9 PROSPECTS & RISK FACTORS The risk factors associated with Purchase are as follows:- (i). Completion Risk The completion of the proposed Purchase is conditional upon all the conditions precedent being fulfilled and or waived, as the case may be, as stated in the SSPA. There is no assurance that the proposed Purchase can be completed within the timeframe set out in the SSPA but CHB will take all reasonable steps to ensure satisfaction and/or waiver, as the case may be, of any conditions precedents to ensure completion of the SSPA. (ii). Business Risk The proposed Purchase is not expected to have material impact on the business risks of CHB. Business risks includes, but not limited to, changes in general economic conditions, government legislations and changes in business conditions such as increase in operational costs, labour supply and fluctuations in steel prices. CHB will take effective measures such as prudent and efficient operational and financial management and procedures to mitigate these risks. 10. APPROVALS REQUIRED The Purchase is not subject to the approval of the shareholders of CHB nor is any other regulatory approval needed. 11. DIRECTORS AND MAJOR SHAREHOLDERS INTERESTS 11.1 Interested Major Shareholder Save for China Steel Asia Pacific Holdings Pte. Ltd.( CSAP ), whose ultimate holding company, China Steel Corporation ( CSC ), is also acquiring 5,600,000 TGSC Shares representing 14%equity interest in TGSC through CIC, none of the other major shareholders of CHB and/or persons connected with them, has any interest, direct or indirect, in the Purchase Interested Directors Save for Mr. Chen, High-Pinn, Mr. Liu, Jih-Gang and Mr. Nee, Lung-Yuan, who are representatives of CSAP on the Board of CHB, none of the other directors of CHB and/or persons connected to them, has any interest, direct or indirect, in the Purchase. 12. TOTAL AMOUNT TRANSACTED WITH SAME RELATED PARTY Save for the recurrent related party transactions as disclosed in CHB s circular to shareholders dated 30 May 2012, there is no other transaction involving the interest of CSAP being entered into by CHB in the preceding twelve (12) months.

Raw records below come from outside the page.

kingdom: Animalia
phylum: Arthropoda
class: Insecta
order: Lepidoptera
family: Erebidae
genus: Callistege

10 STATEMENT BY THE AUDIT COMMITTEE Having considered the rationale and all other aspects of the Purchase, the Audit Committee of the CHB is of the view that the Purchase is fair, reasonable and on normal commercial terms, and is in the best interest of CHB and not detrimental to the interest of the minority shareholders. 14. STATEMENT BY THE BOARD OF DIRECTORS The Board of Directors of CHB, save for Mr. Chen, High-Pinn, Mr. Liu, Jih-Gang and Mr. Nee, Lung-Yuan,who are interested in the Purchase, is of the opinion that the Purchase is in the best interests of the CHB Group. 15. DOCUMENTS AVAILABLE FOR INSPECTION A copy of the SSPAand SA will be available for inspection at the registered office of CHB at 49-B,Jalan Melaka Raya 8, Taman Melaka Raya, Melaka during normal office hours (Mondays to Friday, 9.00 a.m. to 5.00 p.m.) during weekdays for a period of three (3) months from the date of this announcement except on weekends and on public holidays. This amended announcement is made on 19 November 2012.